» Consigne A:
D'après la notice de vente de l'exemplaire de Proust, de quelle ancienne collection provient-il ?
» Consigne B:
Mettez à jour le passage de la notice de vente qui commence à "LA RÉPONSE DE" et se termine à "(189 x 137mm)", en remplaçant "In-12" par "In-8".

Vendu !
Passer un ordre d'achat
Estimation d'un livre ou d'un manuscrit
PROUST, Marcel

Le Côté de Guermantes

Paris, NRF, 1920

DE L'ADMIRATION À L'AMITIÉ : ENVOI DE PROUST À L'UN DE SES MEILLEURS LECTEURS, CAMILLE VETTARD.

"JE VIENS D'ÊTRE A PEU PRES MOURANT ET MALHEUREUSEMENT NE VOIS PAS PAR OU REVENIR À LA VIE. JE PENSE BIEN SOUVENT A VOUS DANS UNE GRANDE UNION DE PENSÉE, PLEINE DE GRATITUDE." (MARCEL PROUST)

LA RÉPONSE DE CAMILLE VETTARD À MARCEL PROUST EST JOINTE À CET EXEMPLAIRE. ELLE RÉVÈLE LA PARFAITE COMPRÉHENSION DU PROJET DE PROUST PAR L’UN DE SES LECTEURS LES PLUS AGUERRIS.

ANCIENNE COLLECTION SACHA GUITRY

ÉDITION ORIGINALE.

Mention de troisième édition, mais bon d'achevé d'imprimer de l'édition originale. Avec les deux feuillets d'errata

In-12 (189 x 137mm)

ENVOI :

À Monsieur Camille Vettard.

Cher Monsieur, je viens d'être à peu près mourant et malheureusement ne vois pas par où revenir [à] la vie. Mais ma première lettre (au lieu de tant de centaines et de centaines de réponses accumulées) sera une dédicace, celle-ci, pour vous dire que je pense bien souvent à vous, dans une grande union de pensées, pleine de gratitude. Je vous ai écrit n'est-ce pas au sujet de ce que vous avez dit sur Wells etc.

Croyez à ma vive sympathie.

Marcel Proust.

Je serais très content (si toutefois j'étais capable de les comprendre) de savoir quels sont ces livres de sciences qui ont renouvelé votre vision des choses.

» Extrait de données:
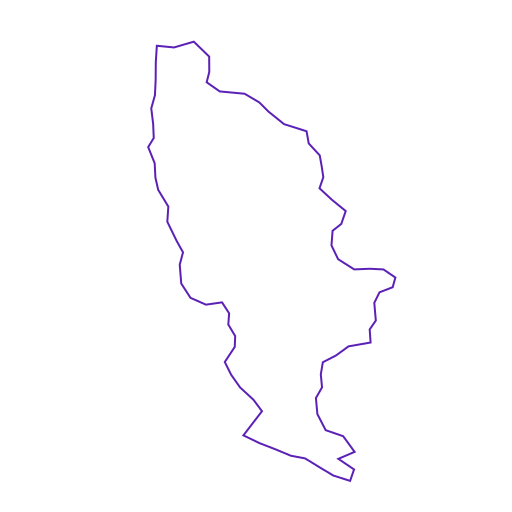 Rio Grande da Serra, São Paulo, Brazil, rotated 109°
{"feature_id": "56859067B81841601254285", "entity_name": "Rio Grande da Serra", "entity_type": "district", "adm_level": 2, "iso_a3": "BRA", "parent_name": "Brazil", "parent_adm1": "São Paulo", "projection": "equal_earth", "projection_center": [-46.376, -23.738], "detail": "fine", "context": "isolated", "style": "outline", "palette": "violet", "viewbox_px": 512, "rotation_deg": 109, "n_neighbors": 0, "source": "geoboundaries", "source_scale": "gbopen_adm2", "svg_char_len": 1153}
<svg xmlns="http://www.w3.org/2000/svg" viewBox="0 0 512 512"><g transform="rotate(109 256 256)"><path d="M73.6,384.6L85.5,401.4L89.5,418.2L105.2,413.9L122.2,408.2L136.9,403.9L150.5,403.1L164.7,396.2L177.7,391.1L188.1,393.4L201.3,382.0L214.7,376.6L225.3,370.0L237.8,355.0L252.5,351.0L267.6,335.9L276.3,326.2L289.0,325.3L306.4,317.7L316.9,304.3L318.3,287.5L310.9,273.0L319.0,262.7L329.8,259.9L338.5,249.6L348.9,246.5L366.4,251.0L376.4,240.8L385.5,228.2L392.7,211.7L400.8,199.8L415.9,204.9L429.7,209.5L431.8,191.8L432.5,173.6L433.5,158.2L431.4,143.7L435.2,126.6L438.4,111.5L438.0,93.8L425.9,93.8L421.0,112.1L409.1,99.0L398.0,114.9L398.0,133.4L385.5,146.5L370.8,153.1L358.7,150.8L346.8,156.2L334.7,158.2L323.9,147.9L311.3,139.1L300.5,119.5L288.4,124.6L278.0,121.7L261.8,128.9L250.1,127.4L241.0,116.6L231.0,117.2L227.2,131.1L231.0,144.2L236.7,158.8L232.3,177.3L221.4,188.1L207.2,191.8L197.9,185.8L184.3,185.8L178.1,202.6L171.3,218.0L159.6,218.0L149.8,223.1L140.1,228.5L132.4,242.8L121.6,248.8L122.2,272.4L115.4,291.2L109.7,302.9L106.3,319.6L112.2,343.9L107.8,359.2L97.2,360.1L82.7,365.2L73.6,384.6Z" fill="none" stroke="#5b21b6" stroke-width="2"/></g></svg>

» Réponse attendue A:
De l'ancienne collection Sacha Guitry.

» Réponse attendue B:
LA RÉPONSE DE CAMILLE VETTARD À MARCEL PROUST EST JOINTE À CET EXEMPLAIRE. ELLE RÉVÈLE LA PARFAITE COMPRÉHENSION DU PROJET DE PROUST PAR L’UN DE SES LECTEURS LES PLUS AGUERRIS.

ANCIENNE COLLECTION SACHA GUITRY

ÉDITION ORIGINALE.

Mention de troisième édition, mais bon d'achevé d'imprimer de l'édition originale. Avec les deux feuillets d'errata

In-8 (189 x 137mm)